In fact, price discovery in the most basic sense is "crowdsourcing" - the collective knowledge of what a good or service is "worth" is determined by many people over a broad range of the market. Sure this can be distorted across markets, products and regions, but not for long. The impact of the internet simply shortens the time prices can be "distorted." This can be measured by the variability of price changes across markets which should decrease with each new technology (diminishing marginal price variability - note this does NOT impact price volatility, but price variability across markets) These new technologies expand consumers and producers access to information about the market - including increasing supplies of labor that the Computer Age is connecting with unheralded speed. Similarly, the investment and growth of the internet is also dependent on the profit motive. "Crowdsourcing" may be a new buzz-word, but it's far from novel. Price discovery will always be a play between consumer, producer and market "distortions" - anything to mitigate those distortions increases the effectiveness of delivering goods to consumers and labor resources to worthy endeavors.

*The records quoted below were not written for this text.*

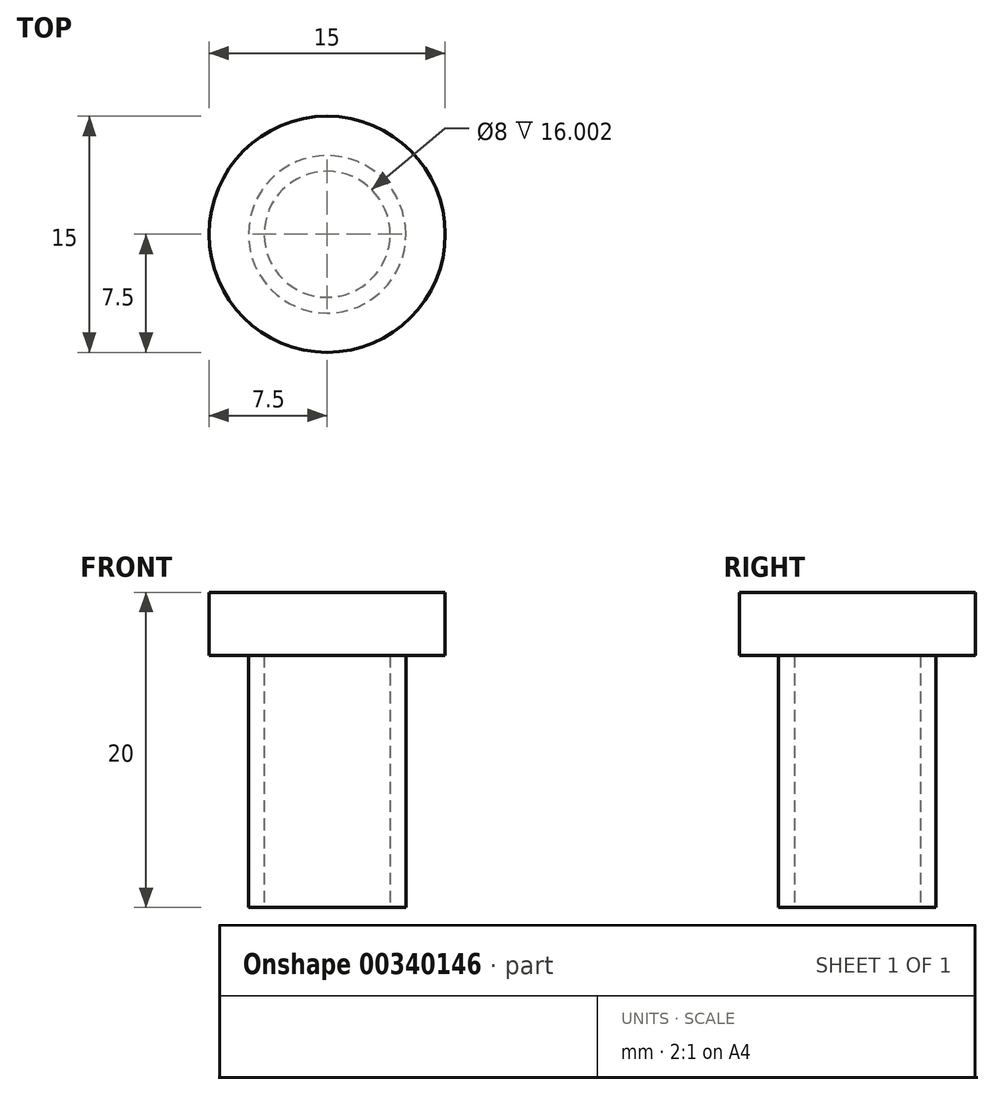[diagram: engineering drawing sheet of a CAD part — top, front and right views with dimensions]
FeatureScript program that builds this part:
annotation { "Feature Type Name" : "Feature", "Feature Type Description" : "" }
export const myFeature = defineFeature(function(context is Context, id is Id, definition is map)
    precondition{}
    {
        {
            var Q0;
            Q0=qCreatedBy(makeId("Front.planeOp"),FACE);
            var sketch = newSketch(context, id + "F0", { "sketchPlane" : qUnion([Q0])});
            skLineSegment(sketch, "E0", {"start": v(0, -5.45) * mm, "end": v(0, 9.36) * mm, "construction": true});
            skLineSegment(sketch, "E1", {"start": v(0, 4) * mm, "end": v(7.5, 4) * mm});
            skLineSegment(sketch, "E2", {"start": v(7.5, 4) * mm, "end": v(7.5, 0) * mm});
            skLineSegment(sketch, "E3", {"start": v(7.5, 0) * mm, "end": v(5, 0) * mm});
            skLineSegment(sketch, "E4", {"start": v(5, 0) * mm, "end": v(5, -16) * mm});
            skLineSegment(sketch, "E5", {"start": v(5, -16) * mm, "end": v(4, -16) * mm});
            skLineSegment(sketch, "E6", {"start": v(4, -16) * mm, "end": v(4, 0) * mm});
            skLineSegment(sketch, "E7", {"start": v(4, 0) * mm, "end": v(0, 0) * mm});
            skLineSegment(sketch, "E8", {"start": v(0, 0) * mm, "end": v(0, 4) * mm});
            skSolve(sketch);
        }
        {
            var Q0;
            Q0=makeQuery(id+"F0.imprint","IMPRINT",FACE,{"disambiguationData":[TD([[makeQuery(id+"F0.imprint","IMPRINT",EDGE,{"derivedFrom":sQuery(id+"F0.wireOp",EDGE,"E1")}),-1.0]])]});
            var Q1;
            Q1=sQuery(id+"F0.wireOp",EDGE,"E0");
            revolve(context, id + "F1", {"entities" : qUnion([Q0]), "axis" : qUnion([Q1]), "revolveType" : RevolveType.FULL});
        }
    });
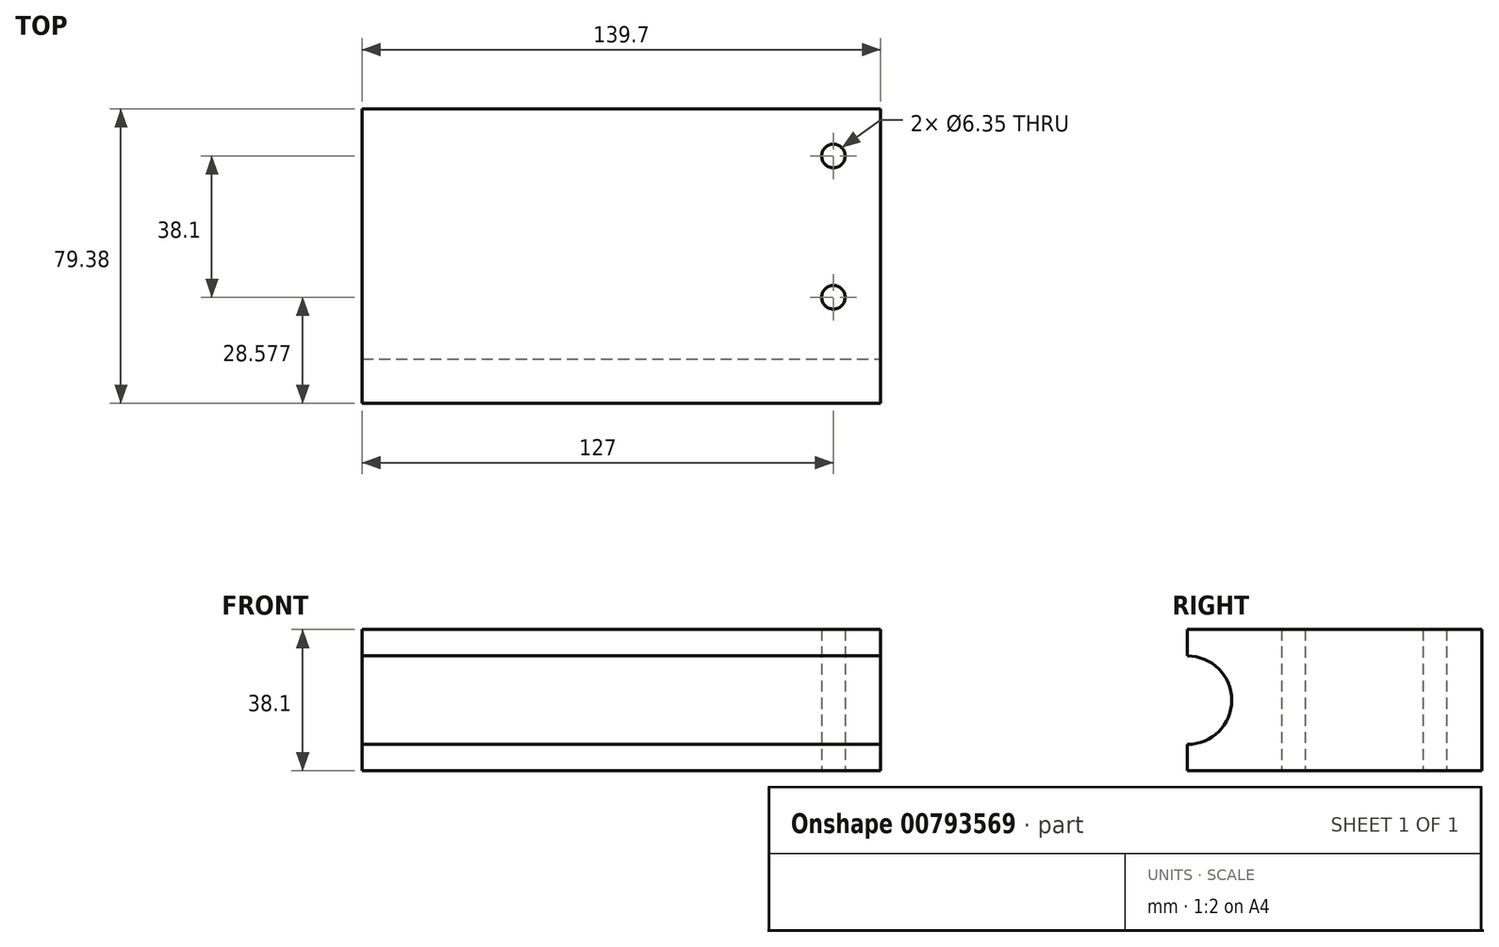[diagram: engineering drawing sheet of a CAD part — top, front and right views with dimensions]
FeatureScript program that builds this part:
annotation { "Feature Type Name" : "Feature", "Feature Type Description" : "" }
export const myFeature = defineFeature(function(context is Context, id is Id, definition is map)
    precondition{}
    {
        {
            var Q0;
            Q0=qCreatedBy(makeId("Top.planeOp"),FACE);
            var sketch = newSketch(context, id + "F0", { "sketchPlane" : qUnion([Q0])});
            skLineSegment(sketch, "E0.bottom", {"start": v(-69.85, 39.69) * mm, "end": v(69.85, 39.69) * mm});
            skLineSegment(sketch, "E0.top", {"start": v(-69.85, -39.69) * mm, "end": v(69.85, -39.69) * mm});
            skLineSegment(sketch, "E0.left", {"start": v(-69.85, 39.69) * mm, "end": v(-69.85, -39.69) * mm});
            skLineSegment(sketch, "E0.right", {"start": v(69.85, 39.69) * mm, "end": v(69.85, -39.69) * mm});
            skPoint(sketch, "E0.middle", {"position": v(0, 0) * mm});
            skCircle(sketch, "E1", {"center": v(57.15, 26.99) * mm, "radius": 3.18 * mm});
            skCircle(sketch, "E2", {"center": v(57.15, -11.11) * mm, "radius": 3.18 * mm});
            skSolve(sketch);
        }
        {
            var Q0;
            Q0=makeQuery(id+"F0.imprint","IMPRINT",FACE,{"disambiguationData":[TD([[makeQuery(id+"F0.imprint","IMPRINT",EDGE,{"derivedFrom":sQuery(id+"F0.wireOp",EDGE,"E0.bottom")}),-1.0]])]});
            extrude(context, id + "F1", {"entities" : qUnion([Q0]), "depth" : 38.1 * mm, "offsetDistance" : 25.4 * mm});
        }
        {
            var Q0;
            Q0=makeQuery(id+"F1.opExtrude","SWEPT_FACE",FACE,{"disambiguationData":[OSD([sQuery(id+"F0.wireOp",EDGE,"E0.right")])]});
            var sketch = newSketch(context, id + "F2", { "sketchPlane" : qUnion([Q0])});
            skCircle(sketch, "E3", {"center": v(-39.69, 19.05) * mm, "radius": 11.91 * mm});
            skSolve(sketch);
        }
        {
            var Q0;
            {var subQ0=sQuery(id+"F2.wireOp",EDGE,"E3");var subQ1=makeQuery(id+"F1.opExtrude","SWEPT_EDGE",EDGE,{"disambiguationData":[OSD([sQuery(id+"F0.wireOp",EDGE,"E0.top"),sQuery(id+"F0.wireOp",EDGE,"E0.right")])]});var subQ2=makeQuery(id+"F2.imprint","INTERSECT",VERTEX,{"disambiguationData":[OD(0.0)],"derivedFrom":[subQ1,subQ0]});Q0=makeQuery(id+"F2.imprint","IMPRINT",FACE,{"disambiguationData":[TD([[makeQuery(id+"F2.imprint","IMPRINT",EDGE,{"disambiguationData":[TD([[subQ2,-1.0]])],"derivedFrom":subQ0}),1.0]])]});}
            extrude(context, id + "F3", {"entities" : qUnion([Q0]), "operationType" : NewBodyOperationType.REMOVE, "endBound" : BoundingType.THROUGH_ALL, "oppositeDirection" : true, "depth" : 25.4 * mm, "offsetDistance" : 25.4 * mm});
        }
    });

The more important questions are:

1. Can the rate of progress be sustained? What are the key factors enabling this progress? Political / Socio-economical? How to reinforce those factors?

2. Can knowledge of the crowds be wrong? It was once true that the "Crowd" believed the Earth flat and the center of the Universe. This wasn't simple laymen believing this, this was the specialized science community "fact" at the time. Science is NOT consensus nor is consensus Science. (see SETI/Aliens above)

3. What are the risks to relying on the "crowd"? In what markets does relying on the crowd work well? In what markets is it deficient?

4. All data not equal. Surely there is more power to leverage if consumers made public their credit card / financial transactions. Identifying fraud and theft would be easier if you could mash up phone / credit / tax records. But who wants to pay the cost of intrusion on privacy? There are limits to this phenomenon.

These are just a few broad questions. I suspect Ehab has not gotten this far - will find out tomorrow.